ISR : les clients ne sont pas ceux que l'on croit

De nos jours, le profil de l’investisseur responsable moyen serait plutôt celui d’un client de 45 ans ou plus, universitaire et professionnel qui a un revenu moyen supérieur à la moyenne. Les femmes seraient particulièrement présentes chez les investisseurs intéressés à l’IRS ainsi que certains métiers, comme les médecins par exemple.

« J’ai rencontré un jeune médecin récemment qui m’a dit qu’il voulait s’assurer que son argent n’allait pas servir à financer des usines faisant travailler des enfants au fin fond de la planète », explique Robert Gay, planificateur financier chez Desjardins à Mont Laurier.
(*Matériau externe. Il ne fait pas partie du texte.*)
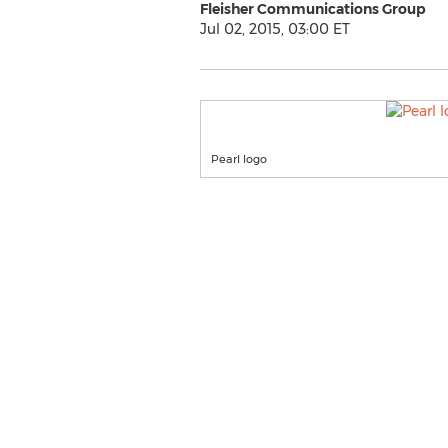
Fleisher Communications Group
Jul 02, 2015, 03:00 ET
Pearl logo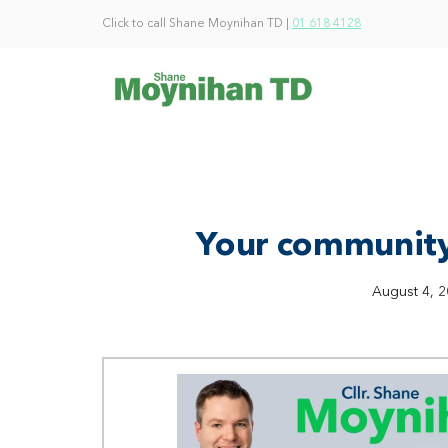
Click to call Shane Moynihan TD |
01 618 4128
Your community
August 4, 2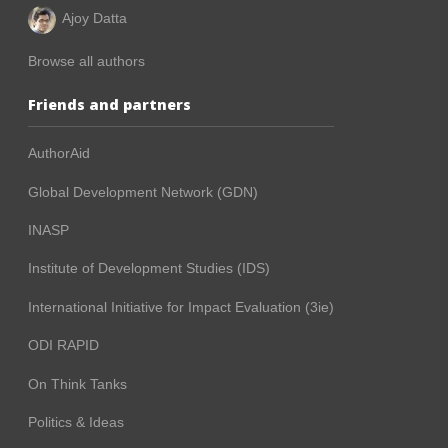
Ajoy Datta
Browse all authors
Friends and partners
AuthorAid
Global Development Network (GDN)
INASP
Institute of Development Studies (IDS)
International Initiative for Impact Evaluation (3ie)
ODI RAPID
On Think Tanks
Politics & Ideas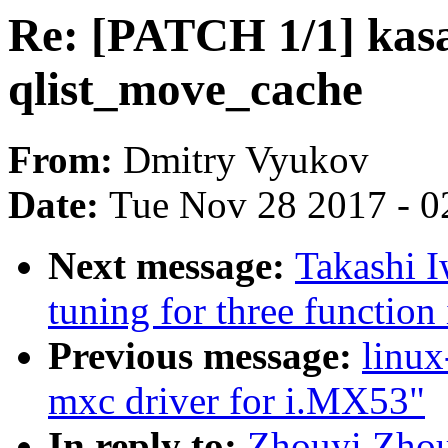
Re: [PATCH 1/1] kasan
qlist_move_cache
From:
Dmitry Vyukov
Date:
Tue Nov 28 2017 - 0
Next message:
Takashi 
tuning for three functio
Previous message:
linux
mxc driver for i.MX53"
In reply to:
Zhouyi Zhou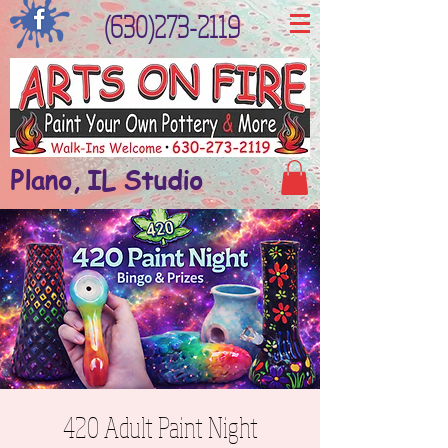
(630)273-2119
Plano, IL Studio
420 Adult Paint Night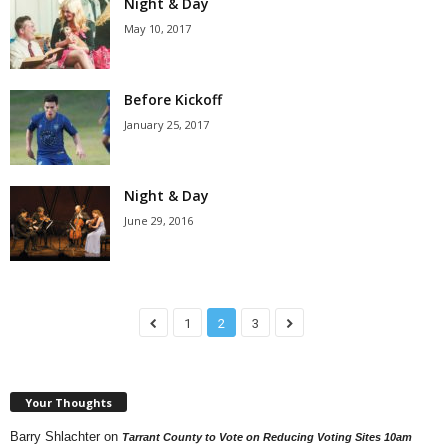
Night & Day
May 10, 2017
Before Kickoff
January 25, 2017
Night & Day
June 29, 2016
1
2
3
Your Thoughts
Barry Shlachter
on
Tarrant County to Vote on Reducing Voting Sites 10am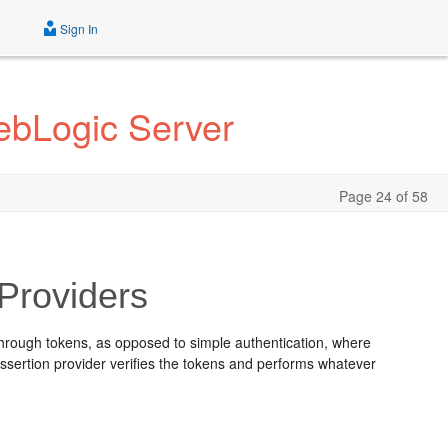
Sign In
ebLogic Server
Page 24 of 58
 Providers
 through tokens, as opposed to simple authentication, where
ssertion provider verifies the tokens and performs whatever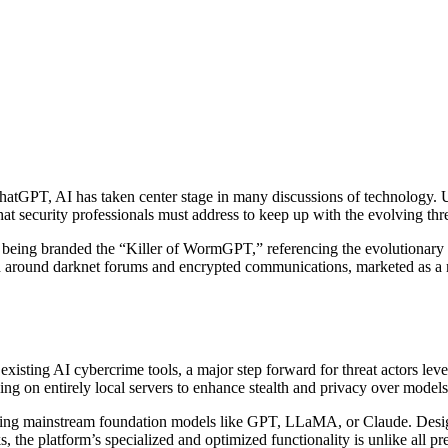
ke ChatGPT, AI has taken center stage in many discussions of technology.
hat security professionals must address to keep up with the evolving thre
 being branded the “Killer of WormGPT,” referencing the evolutionary l
 around darknet forums and encrypted communications, marketed as a mo
 existing AI cybercrime tools, a major step forward for threat actors le
ning on entirely local servers to enhance stealth and privacy over model
 using mainstream foundation models like GPT, LLaMA, or Claude. Desig
, the platform’s specialized and optimized functionality is unlike all pr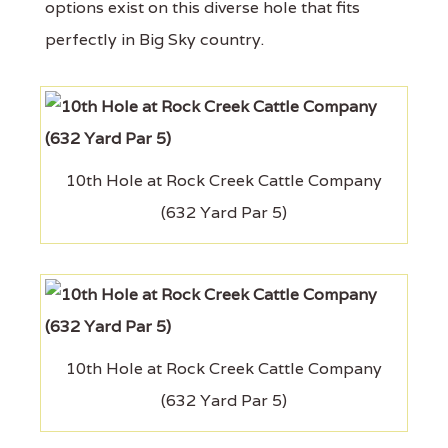
options exist on this diverse hole that fits
perfectly in Big Sky country.
10th Hole at Rock Creek Cattle Company
(632 Yard Par 5)
10th Hole at Rock Creek Cattle Company
(632 Yard Par 5)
Desservant une clientèle plus fortunée, Robert Gay est d’ailleurs loin de croire au mythe du « client vert ».

« Il faut avoir une tolérance au risque minimale pour investir dans ces produits qui regroupent beaucoup d’actions. Le fait qu’un client détienne de l’ISR en dit davantage sur son conseiller que sur lui-même puisque ce sont toujours des produits encore méconnus autant des clients que des professionnels du placement », ajoute-t-il.

Même son de cloche chez Valeurs mobilières Banque Laurentienne (VMBL), où la conseillère en placement Pascale Imbeau offre l’ISR à tous ses clients: « Même s’il est vrai que ce sont souvent des gens plus fortunés, je ne peux toutefois pas dire qu’il y a une tendance claire. Je n’ai pas que des femmes, j’ai aussi des hommes dont les portefeuilles sont investis à 100 % dans l’ISR, des gens exerçant des professions libérales et même des médecins qui m’ont approchée pour investir toute leur épargne dans l’ISR. »

Le temps s’est chargé de montrer aux investisseurs qu’investir de façon responsable ne voulait pas nécessairement dire laisser de côté le rendement. En effet, au 17 juin 2013, le Fonds Desjardins Environnement affichait un rendement de 7,51 % sur dix ans, soit plus que la Catégorie Actions canadiennes qui affichait un rendement de 6,53 % pour la même période selon Morningstar.

« Selon mon expérience, je réalise que les gestionnaires et les marchés sont parfois bons, parfois mauvais, et ce, en ISR comme dans les placements traditionnels. Certains partisans de l’ISR vont aussi dire qu’à long terme les rendements seront supérieurs puisqu’il y a beaucoup moins de risques de poursuites coûteuses pour les entreprises qui respectent les principes de l’ISR », souligne Pascale Imbeau.

Au-delà des rendements, l’actualité récente risque également de pousser davantage de clients à s’intéresser à l’ISR, selon Robert Gay: « Je pense que la crise financière a changé beaucoup de choses [en ce qui a trait à la perception de l’ISR par les clients], mais la Commission Charbonneau a aussi sensibilisé les gens. Quand les gens réalisent, qu’en politique comme dans une entreprise, on puisse choisir de gérer à court terme pour ses actionnaires ou ses élections ou encore à long terme pour un développement durable.»

En 2011, les actifs provenant du marché du détail totalisaient 13,5 G$, soit seulement 2% de tous les actifs sur le marché ISR, selon la dernière édition du Canadian Socially Responsible Investment Review. Les actifs détenus par des particuliers dans des fonds communs de placement ISR se chiffraient quant à eux à 4,3 G$ en 2011, contre 4,1 G$ en 2010 et 5,5 G$ en 2008.

Même s’ils demeurent minoritaires dans les portefeuilles des clients, la question des placements ISR suscite beaucoup de réactions lorsqu’on l’aborde puisqu’elle va toucher les clients au cœur de leurs valeurs. Le conseiller pourrait même avoir avantage à présenter ce type de placements à ses clients. En effet, selon Robert Gay, avoir ces discussions plus poussées avec les clients permet de nouer des relations plus étroites avec eux.

« Si je fais juste parler des marchés des actions et des obligations, ça ne brasse pas d’émotions chez le client, indique-t-il. Lorsque je leur parle de ce qui se passe dans le monde ou de l’environnement, les gens s’ouvrent et donnent leur opinion sur un paquet de choses. En tant que conseiller, faire sortir aux clients leurs tripes en leur parlant de sujets importants, ça fortifie la relation qu’on a avec eux.»